● Given task
Please retype every line of the records below word for word, but leave the pictures out of your answer.

───

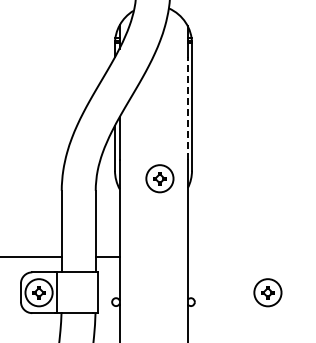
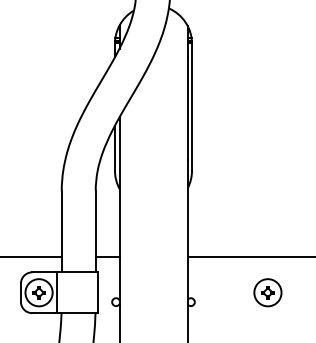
line at (187, 108): dashed -> solid
part at (159, 178): present -> none
line at (249, 256): none -> present
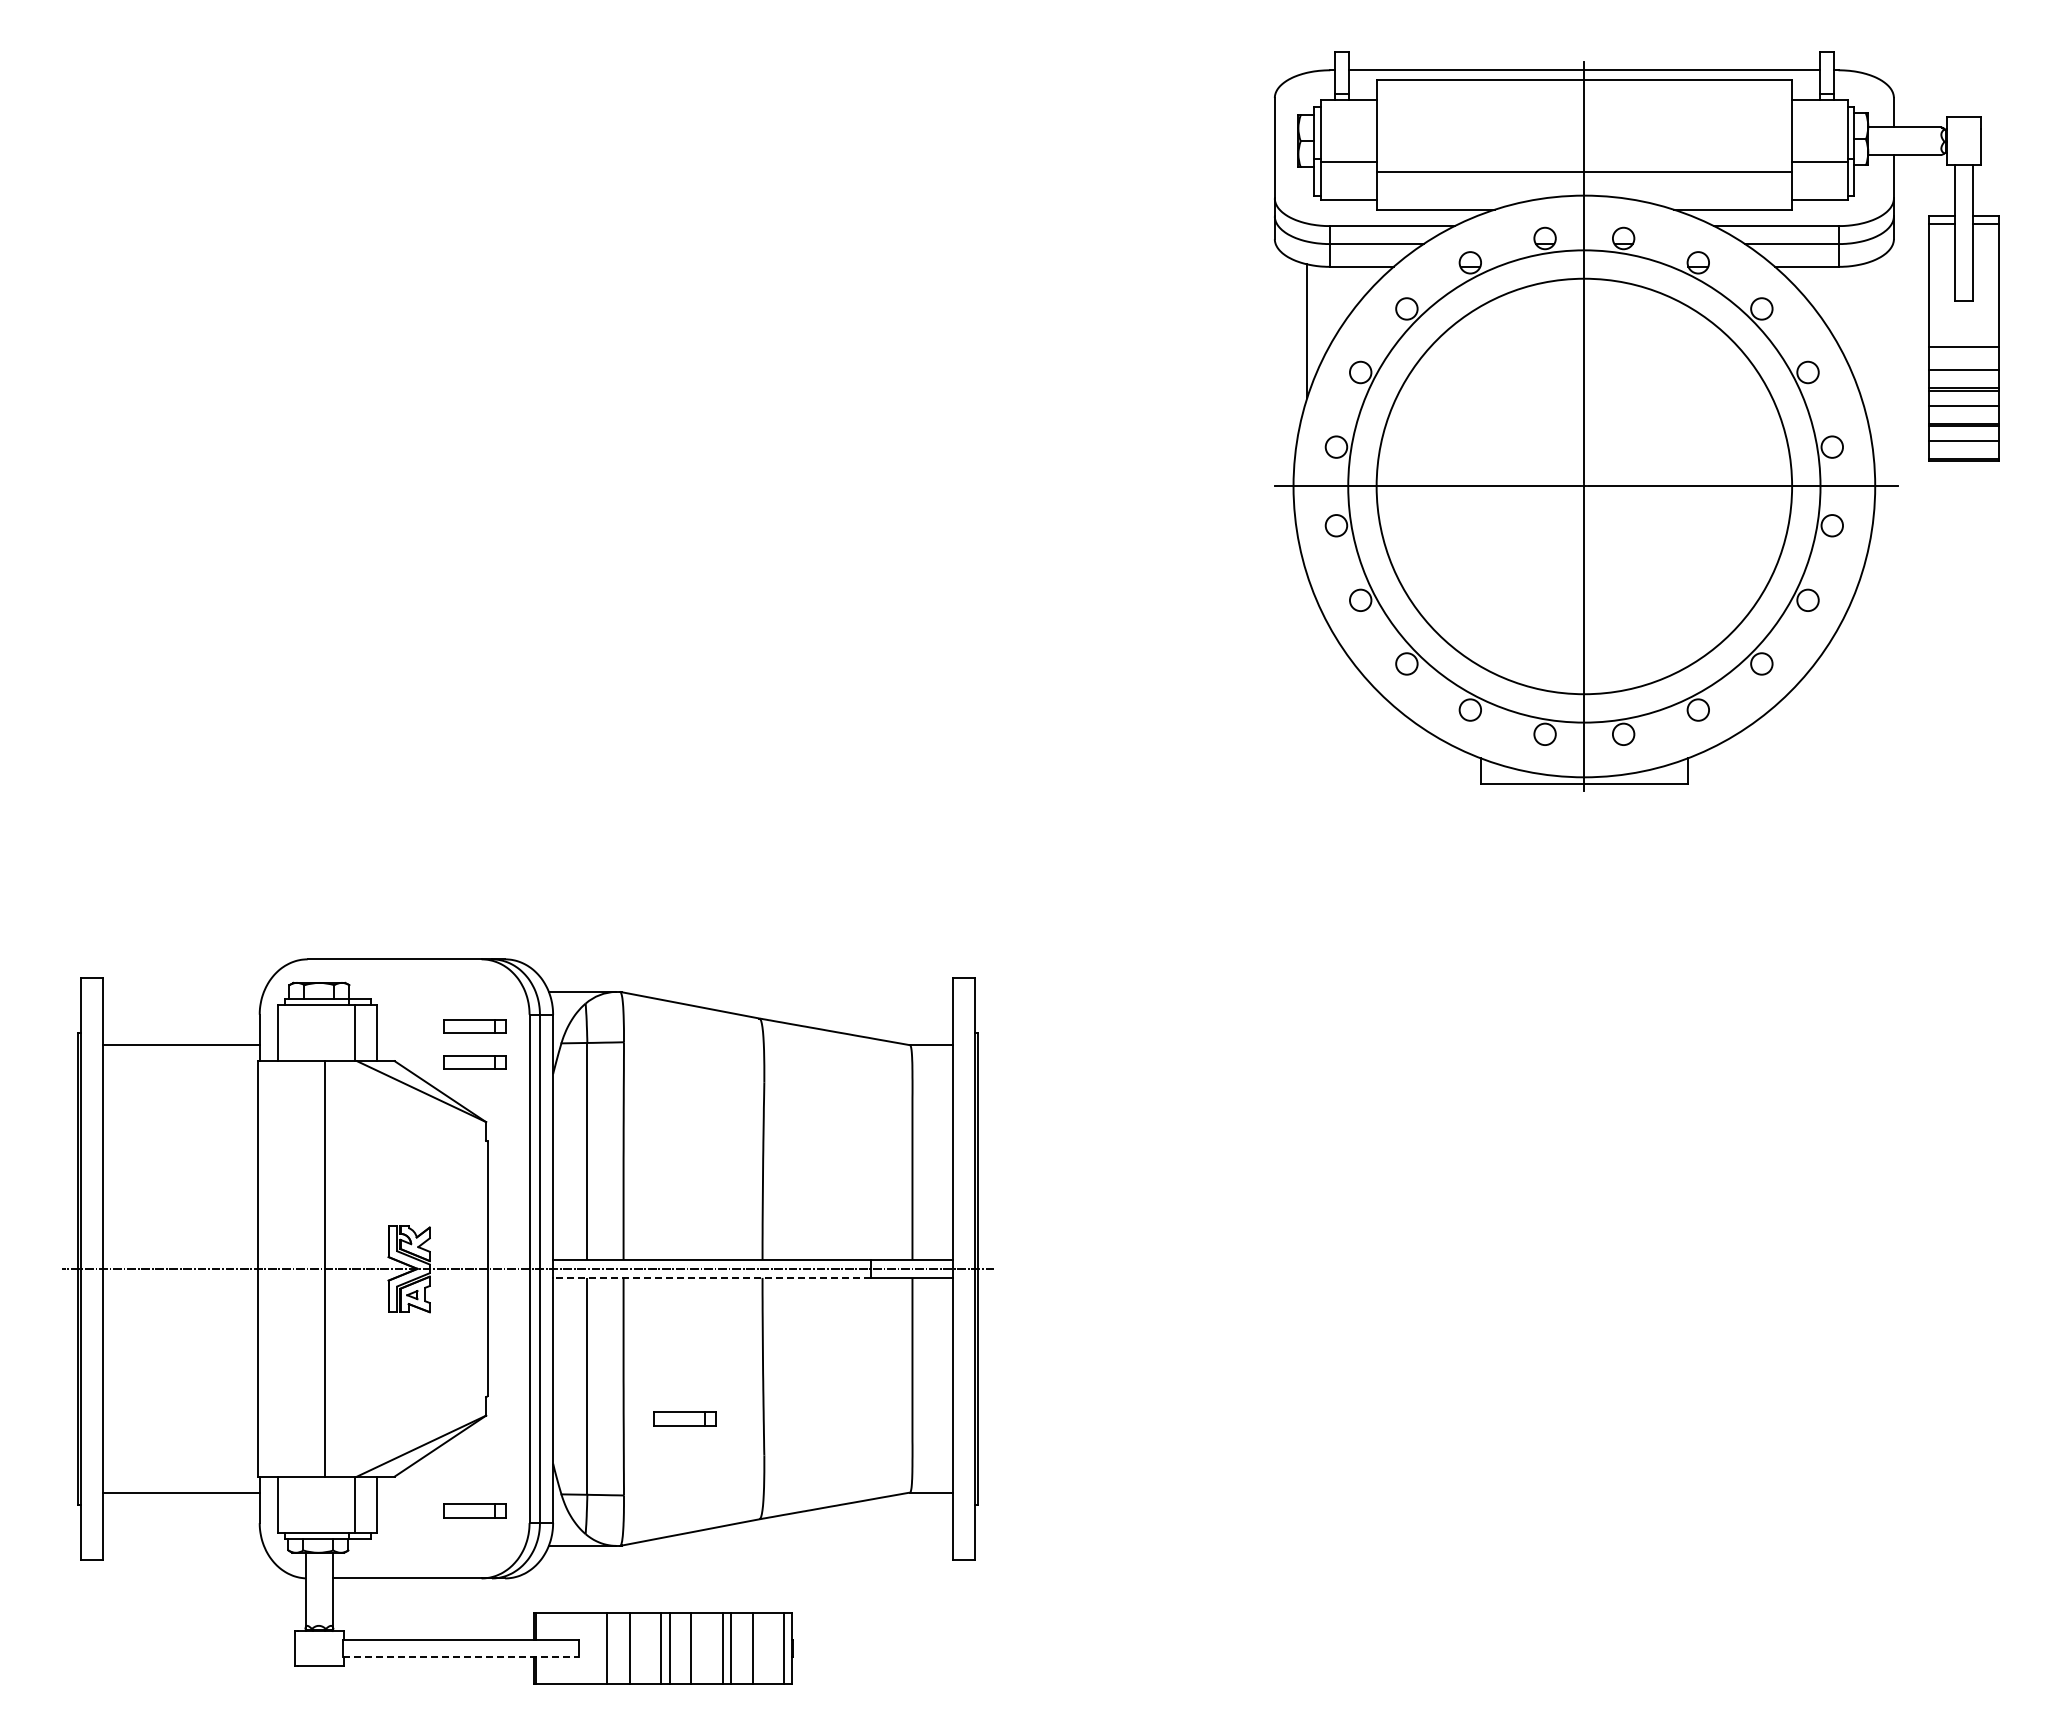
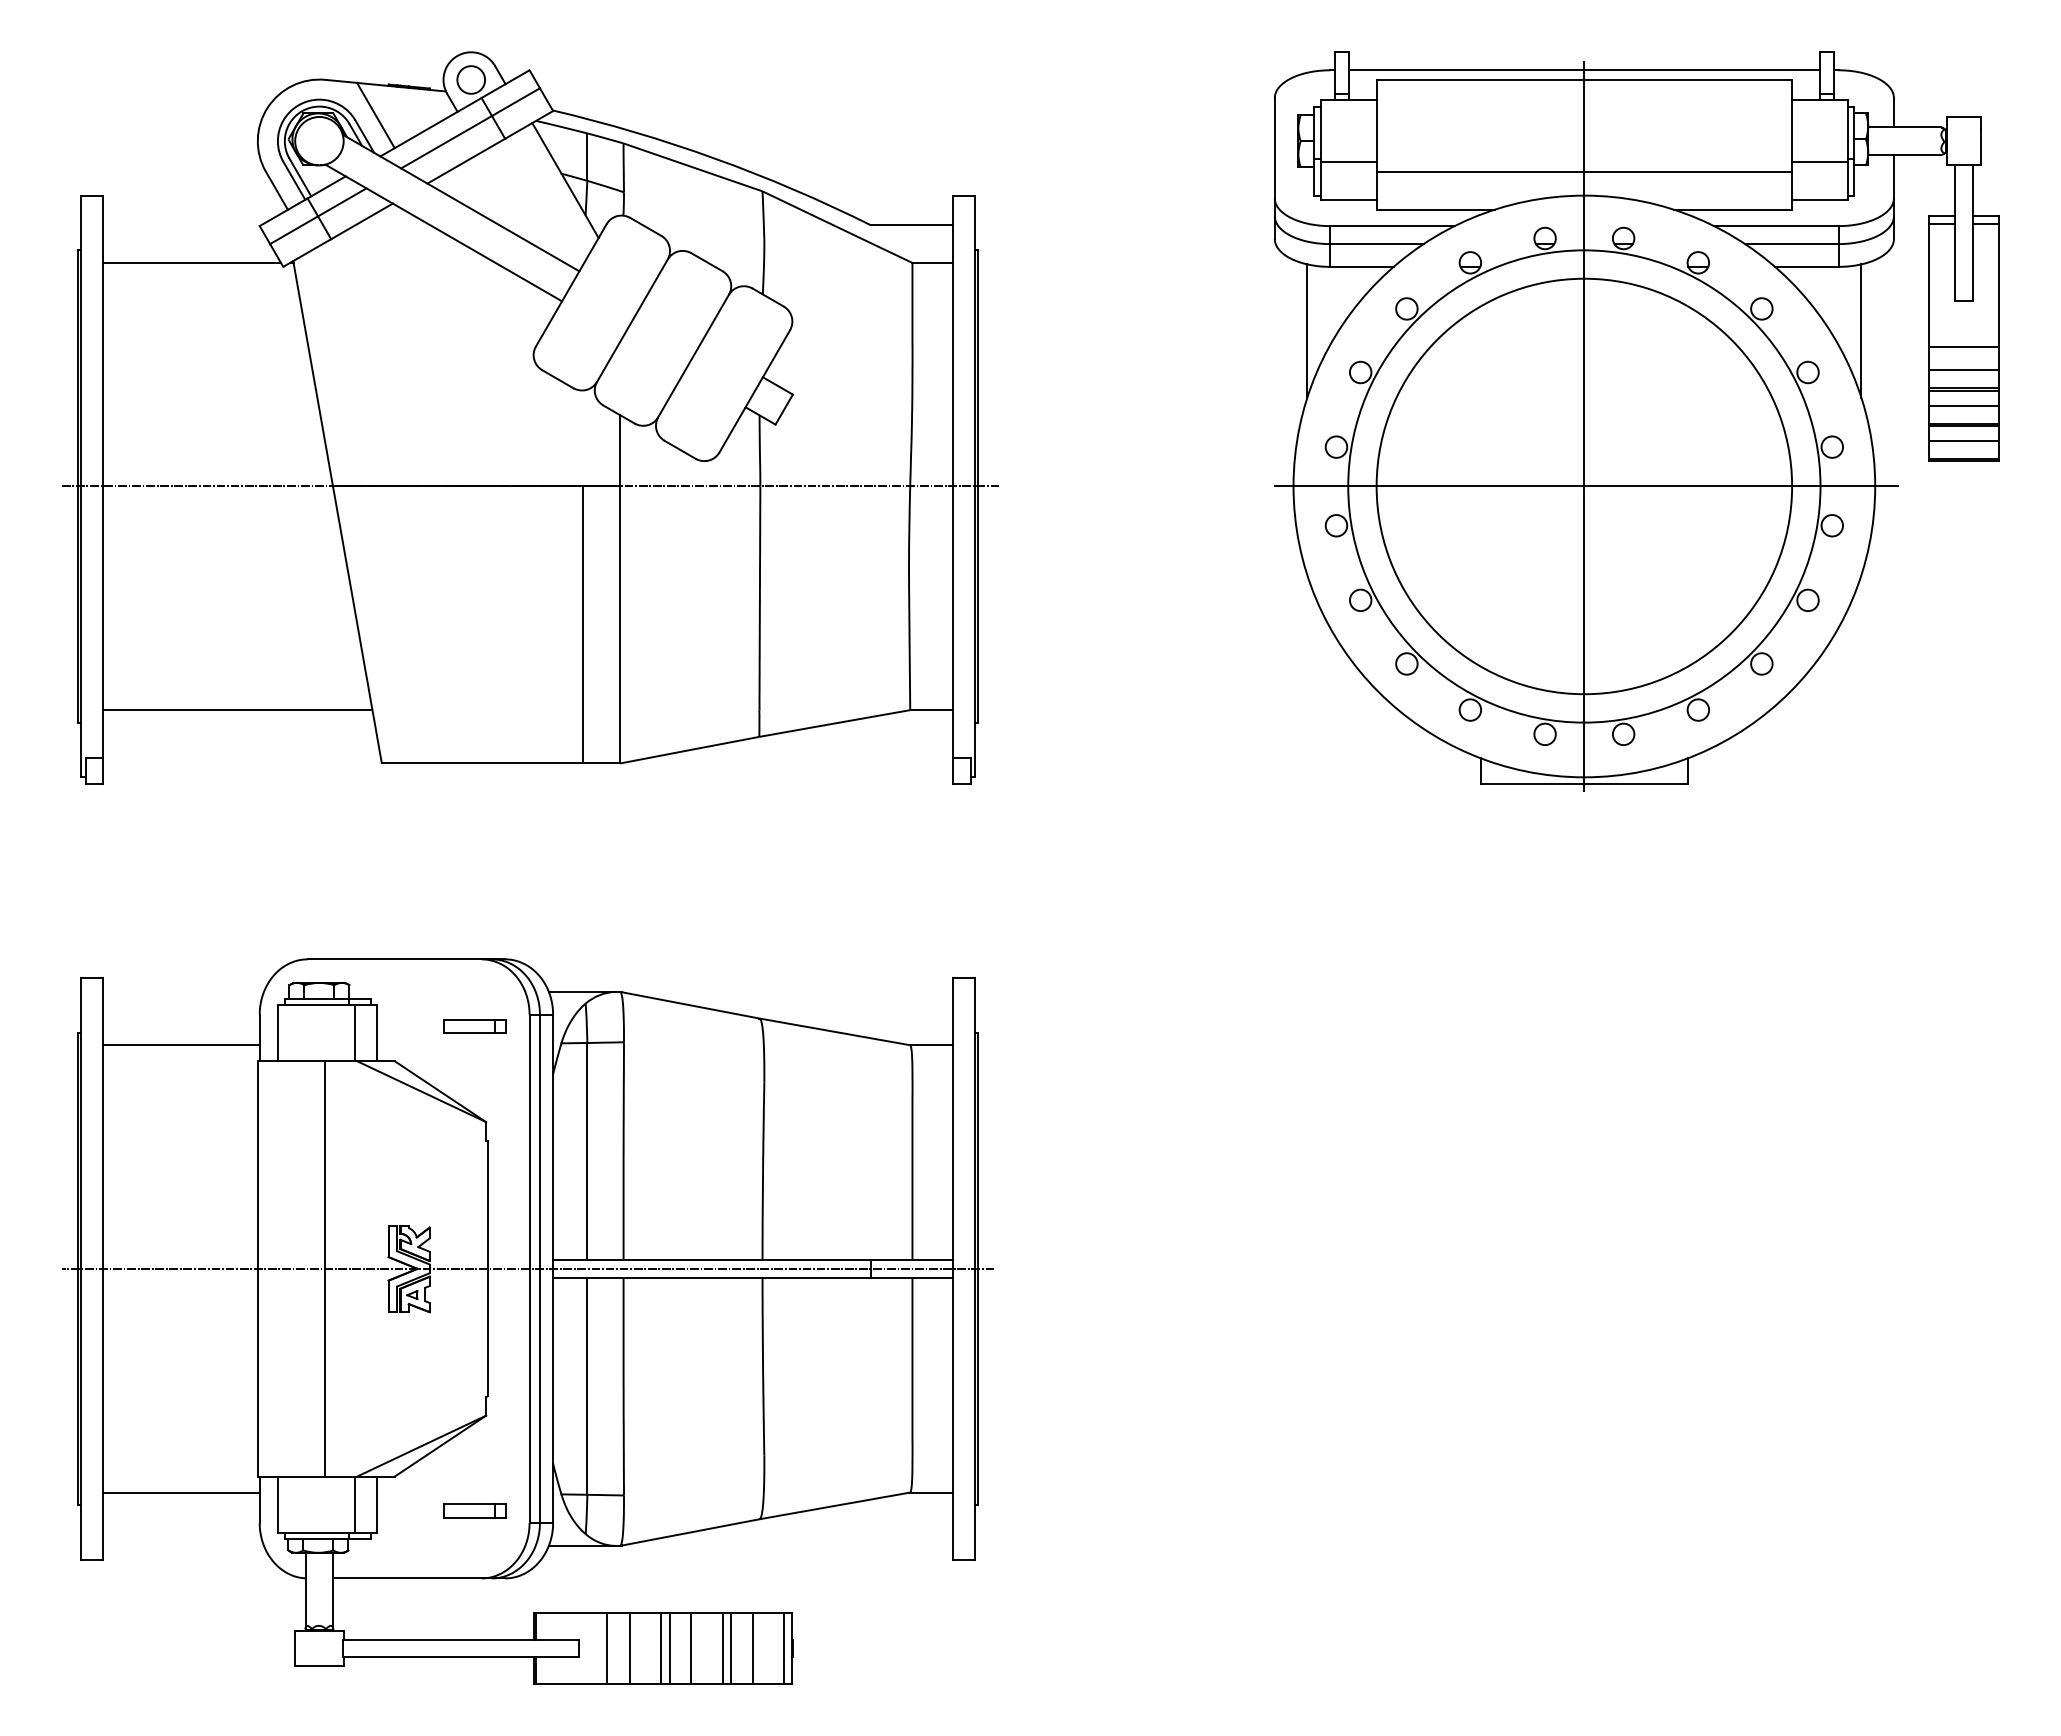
line at (1861, 330): none -> present
part at (530, 417): none -> present
part at (474, 1062): present -> none
line at (711, 1277): dashed -> solid
part at (684, 1418): present -> none
line at (461, 1657): dashed -> solid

───

● Solution for this task
line at (187, 108): dashed -> solid
part at (159, 178): present -> none
line at (249, 256): none -> present
line at (1861, 330): none -> present
part at (530, 417): none -> present
part at (474, 1062): present -> none
line at (711, 1277): dashed -> solid
part at (684, 1418): present -> none
line at (461, 1657): dashed -> solid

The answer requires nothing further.